"Cette année marquée par le gel a imposé aux vignerons un choix entre qualité et quantité
Chaque millésime arrive avec son lot de bonnes et de mauvaises surprises. On se souvient de 2016, baladant les vignes d’un climat extrême à un autre, les sauvant in extremis d’une sécheresse estivale trop marquée par quelques pluies, puis finissant en beauté par un été indien assurant des vendanges sereines et des raisins à point. Un millésime qui s’était caractérisé par une maturité remarquable des tanins, un juteux exceptionnel, et un potentiel de garde au rendez-vous. 2016 s’était inscrit sans discussion parmi les très grands. Egalitaire, il avait apporté sa bienveillance tardive à tous les vignerons de Gironde qui avaient bénéficié d’un coup de pouce inespéré du ciel. "C’est bon partout" se réjouissaient alors les propriétaires.
Le millésime 2017 fait quant à lui dans la discrimination : les grands terroirs ont été très avantagés. L’hiver froid et sec n’a pas retardé le cycle du sol, la pousse est même arrivée avec un peu d’avance, fin mars début avril. C’est quelques semaines plus tard, que les choses dérapent. Deux épisodes de gel, les 20 et 27 avril, impactent tout le Bordelais à différents degrés. Au sein des appellations, les dégâts sont très hétérogènes selon l’altitude et l’exposition. "Certains microclimats n’ont pas été touchés par le gel" confirme le vigneron Jean-Luc Thunevin. Le ciel a visé au laser, n’affectant parfois qu’une face d’un cep. Les grands terroirs, rive gauche comme rive droite, ont été relativement épargnés, comme le formule l’œnologue Frédéric Massie "Le gel n’est pas socialiste. Cette année, tout va aux plus grands sols".
Sur la rive droite, le haut du plateau de Saint-Emilion ainsi que les coteaux sud ont été touchés de façon bien plus marginale que la plaine et les bas de côtes qui ont été ravagés. Sur la rive gauche, dans le Médoc, les communes bordant l’estuaire, elles aussi, n’étaient que peu dans la ligne de mire, tout comme Listrac, appellation qui a bénéficié d’un peu de hauteur.
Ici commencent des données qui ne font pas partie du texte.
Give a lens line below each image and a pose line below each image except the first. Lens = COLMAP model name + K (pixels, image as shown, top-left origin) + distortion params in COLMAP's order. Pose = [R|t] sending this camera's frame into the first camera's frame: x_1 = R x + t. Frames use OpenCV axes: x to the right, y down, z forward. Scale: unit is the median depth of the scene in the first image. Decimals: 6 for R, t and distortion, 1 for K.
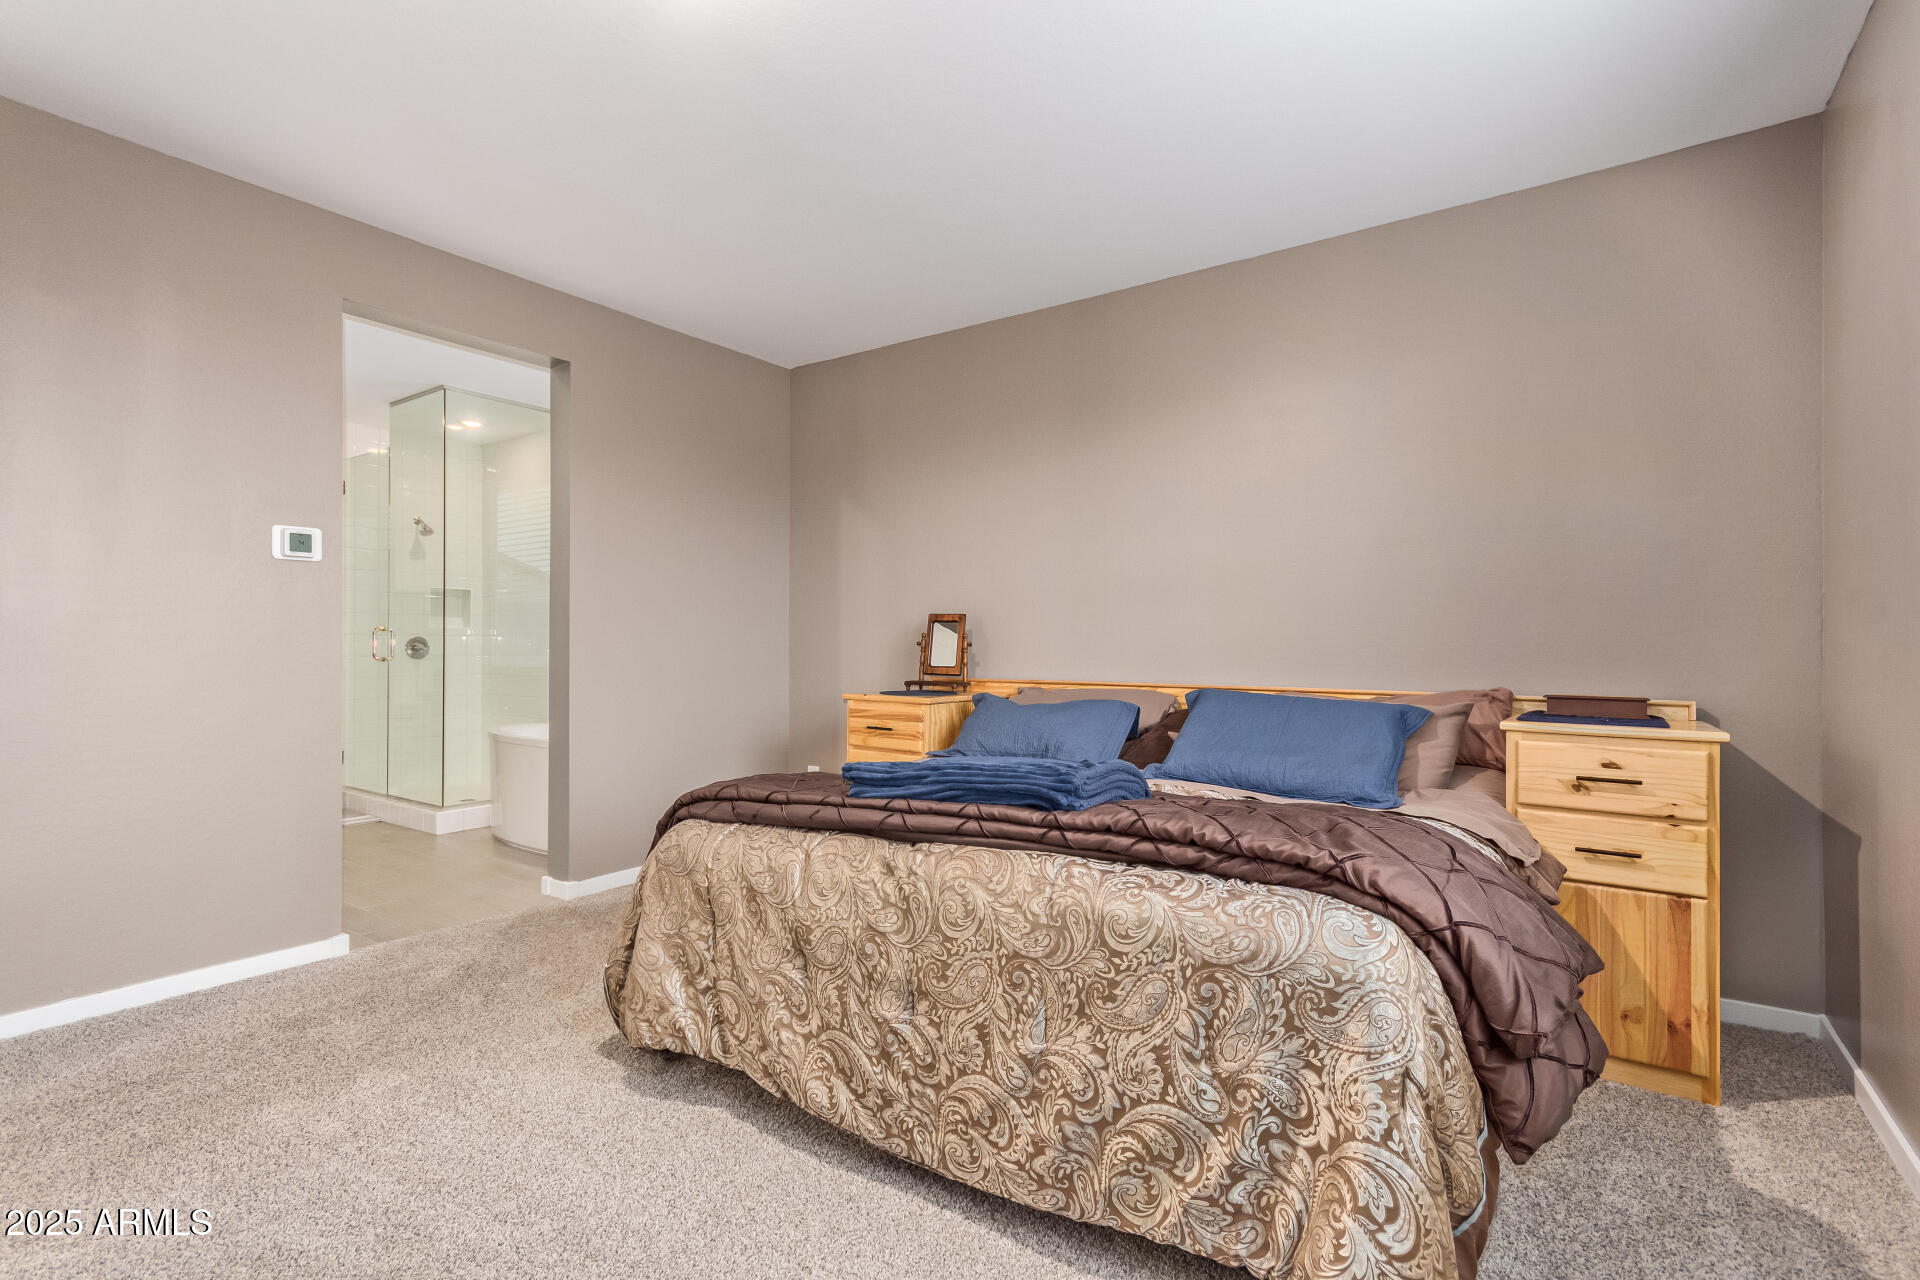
lens RADIAL K [[897.8, 0, 961.0], [0, 897.8, 648.9], [0, 0, 1]] dist [0.005128, -0.001109]
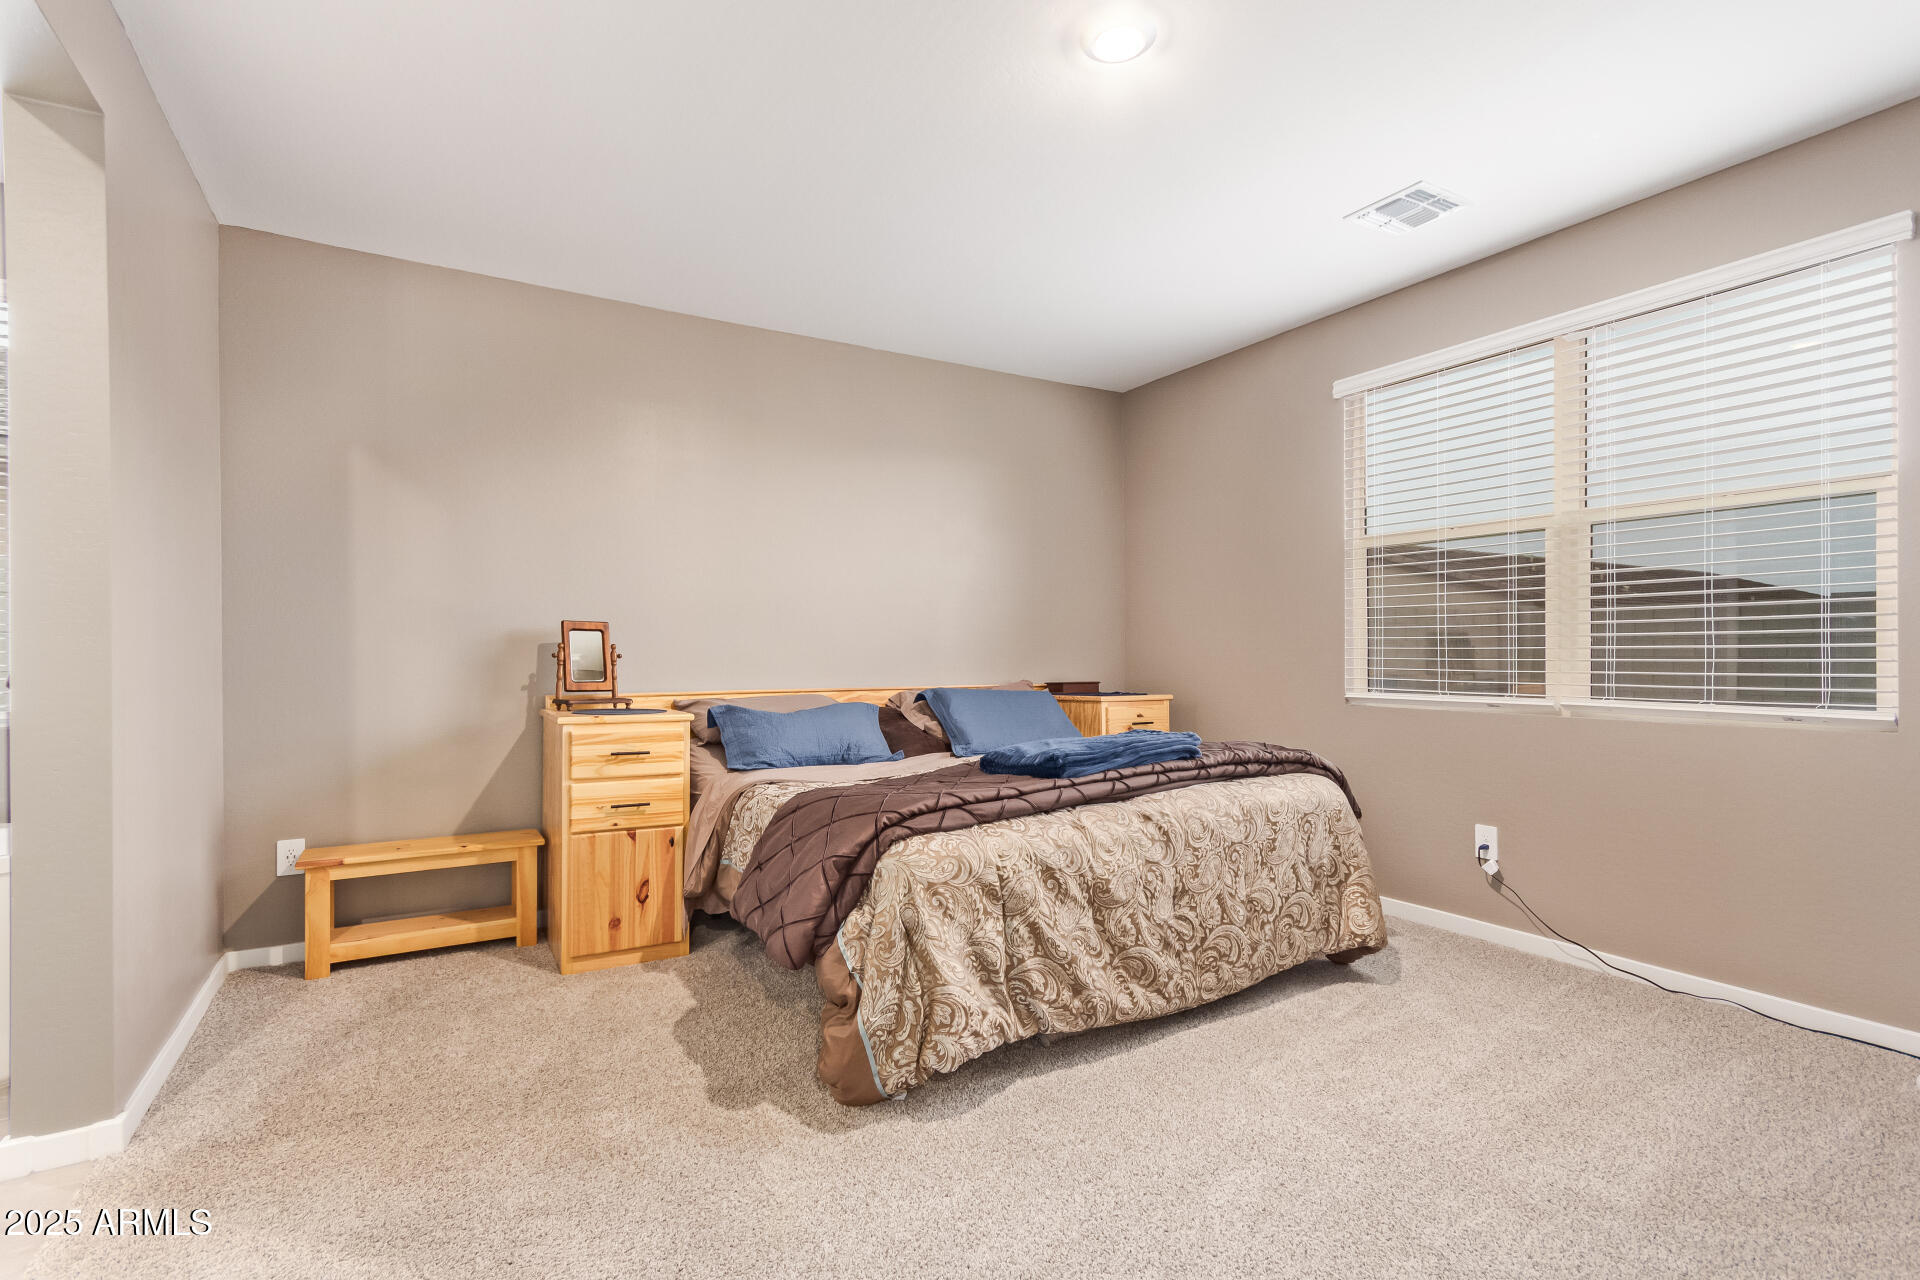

Au-delà des pertes conséquentes que ces deux épisodes de gel ont créé (un grand nombre de propriétés ne sortiront pas de vin cette année, ou du moins pas de premier vin), la morosité du paysage marqué par l’esthétique d’une vigne laissée comme une jungle a détérioré l’ambiance générale et le moral des vignerons. "L’impact est énorme sur la quantité mais peu sur la qualité. Le gel donne une mauvaise image au millésime alors que dans ce qui n’a pas gelé, c’est bon voire très bon" insiste Frédéric Massie.
En 2017, il fallait savoir faire le tri. Car, aux raisins de première génération désintégrés par le gel, a succédé un mois plus tard une nouvelle pousse, celle des raisins de seconde génération. "Il a été facile de trier les raisins grâce au décalage des véraisons" commente Frédéric Massie. Visuellement différenciables, certains ont écarté ces raisins de seconde pousse en amont. D’autres ont essayé de les amener à maturité pour bénéficier de rendements plus décents. Tout le problème est que les raisins provenant de vignes gelées sont de qualité inférieure, de maturité irrégulière, et même s’ils ont produit du sucre, les ajouter aux assemblages en les mélangeant aux premiers peut avoir des conséquences gustatives très aléatoires. "C’est pire qu’un conflit de générations" compare Jean-Luc Thunevin. Quand les propriétaires ont fait ce choix, les vins manquent d’harmonie, en bouche, les jus paraissent souvent dissociés – cette sensation que les composantes du vin ne s’intègrent pas ensemble - les finales sont sèches et parfois d’une amertume peu flatteuse. Cette année, il fallait accepter la fatalité indigeste de rendements faibles, parfois microscopiques, même si comme commente l’œnologue Antoine Médeville ; "Jeter, quand il y a si peu de raisin, c’est un peu dur".
2017 récompense les vignerons intransigeants. Quand un tri suffisant a été fait - impliquant un coût considérable de main-d’œuvre -, ne conservant que les premiers raisins ainsi que sur les beaux terroirs épargnés par le gel, la qualité est remarquable, caractérisée par une structure fuselée, de l’équilibre, et des parfums frais aux notes parfois florales très fines. Le mot d’ordre du millésime est avant tout l’hétérogénéité, donnant toutes les opportunités aux amateurs de partir à la chasse au trésor."